Wednesday, April 2, 2008

The Question of Foreign Advising

John Nagl continues to be the country's hottest ticket for military intellectual thought (How many 0-5s have managed to do op-eds for the Times and the Post within a four week span?), and today's New York Times indicates that he has found his main initiative. Ever since last June's CNAS paper outlining his vision of a Foreign Advisory Corps, TSK has been waiting for a public airing of the idea. We've been teased for months by allusions to it in editorials by Max Boot and Nagl himself, but today's piece is the first to elaborate upon the proposal and offer a detailed layman explanation. The Colonel Killebrews of the world may argue that we don't need a FAC, but the hard truth is that Nagl has more star power than anyone who has come out in opposition to the proposal. As always, bureaucratic inertia is the biggest obstacle to a true Corps of advisors, but it seems the MSM is willing to give Nagl a platform to make his case.
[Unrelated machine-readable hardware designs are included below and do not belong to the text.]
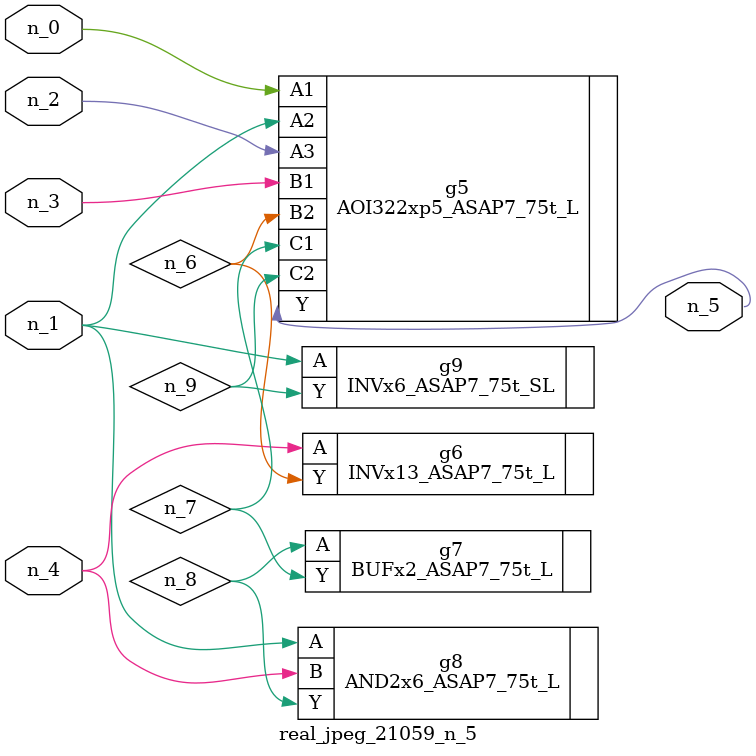
<source format=v>
module real_jpeg_21059_n_5 (n_4, n_0, n_1, n_2, n_3, n_5);

input n_4;
input n_0;
input n_1;
input n_2;
input n_3;

output n_5;

wire n_8;
wire n_6;
wire n_7;
wire n_9;

AOI322xp5_ASAP7_75t_L g5 ( 
.A1(n_0),
.A2(n_1),
.A3(n_2),
.B1(n_3),
.B2(n_6),
.C1(n_7),
.C2(n_9),
.Y(n_5)
);

AND2x6_ASAP7_75t_L g8 ( 
.A(n_1),
.B(n_4),
.Y(n_8)
);

INVx6_ASAP7_75t_SL g9 ( 
.A(n_1),
.Y(n_9)
);

INVx13_ASAP7_75t_L g6 ( 
.A(n_4),
.Y(n_6)
);

BUFx2_ASAP7_75t_L g7 ( 
.A(n_8),
.Y(n_7)
);


endmodule
</source>
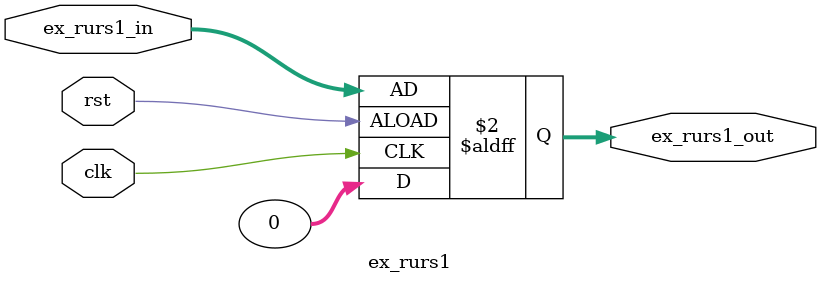
<source format=sv>
module ex_rurs1(
    input logic clk,
    input logic rst,
    input logic [31:0] ex_rurs1_in = 32'b0, 
    output logic [31:0] ex_rurs1_out
     
);

    always_ff @(posedge clk or negedge rst) begin
        if (rst) begin
            ex_rurs1_out <= 32'b0; 
        end else begin
            ex_rurs1_out <= ex_rurs1_in; 
        end
    end
endmodule
</source>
"Too much of that statement still rings true today. In the long term, we need to institutionalize our ability to field advisers and provide effective military assistance to allies. As it stands now, the troops we train at Fort Riley do their tour and are then moved back into conventional roles, while the embedded training teams are demobilized. This is as senseless as if in World War II we had decided that the First Infantry Division, which had gone ashore in North Africa and Sicily, was to be disbanded and replaced on D-Day with a division that had no experience landing on hostile ground. What we need, even after the Iraq and Afghanistan missions have ended, is a standing advisory corps of about 20,000 troops that can deploy wherever in the world we need to get our allies up to speed."
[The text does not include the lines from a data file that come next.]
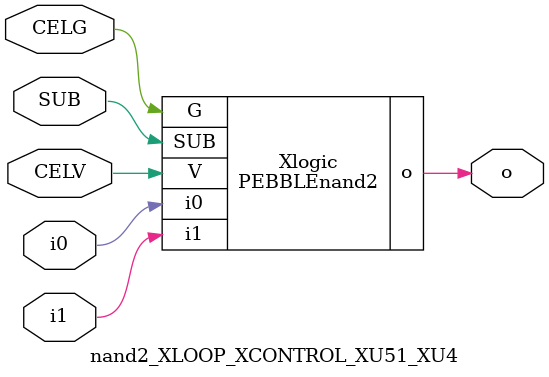
<source format=v>



module PEBBLEnand2 ( o, G, SUB, V, i0, i1 );

  input i0;
  input V;
  input i1;
  input G;
  output o;
  input SUB;
endmodule

//Celera Confidential Do Not Copy nand2_XLOOP_XCONTROL_XU51_XU4
//Celera Confidential Symbol Generator
//5V NAND2
module nand2_XLOOP_XCONTROL_XU51_XU4 (CELV,CELG,i0,i1,o,SUB);
input CELV;
input CELG;
input i0;
input i1;
input SUB;
output o;

//Celera Confidential Do Not Copy nand2
PEBBLEnand2 Xlogic(
.V (CELV),
.i0 (i0),
.i1 (i1),
.o (o),
.SUB (SUB),
.G (CELG)
);
//,diesize,PEBBLEnand2

//Celera Confidential Do Not Copy Module End
//Celera Schematic Generator
endmodule

</source>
One final note: If you read the end of the CNAS paper, you'll notice that Nagl leaves the door open for a Corps that expands beyond twenty thousand soldiers. In the op-eds, though, the number is presented as an implied end strength. I suspect this is a political move on Nagl's part to forestall more opposition from stone-age military commentators, and if so, I approve. Nevertheless, students of COIN should keep in mind the possibility that the op-tempo of a FAC will almost certainly demand an expansion, should the idea ever gain acceptance among the Army brass.

1 comment:

Anonymous said...

While it's nice to get a fresh perspective from a young white guy (instead of old white guys), I think Nagl has got to get more hard-nosed and realistic. The idea that the Army is going to create a permanent corps of 10,000 by scraping off the existing branches is a non-starter. I remember the howls of protest when the Army created the Acquisition Corps (which, as the GAO report findings suggest, was and remains badly needed).

His endorsement of remaining in Iraq for another decade is also naive. It may be necessary for mission success, but if the option is not politically viable or supported by the public, it fails two of the three Clausewitzean participants in military strategy. He has star power but not the lock of academic logic.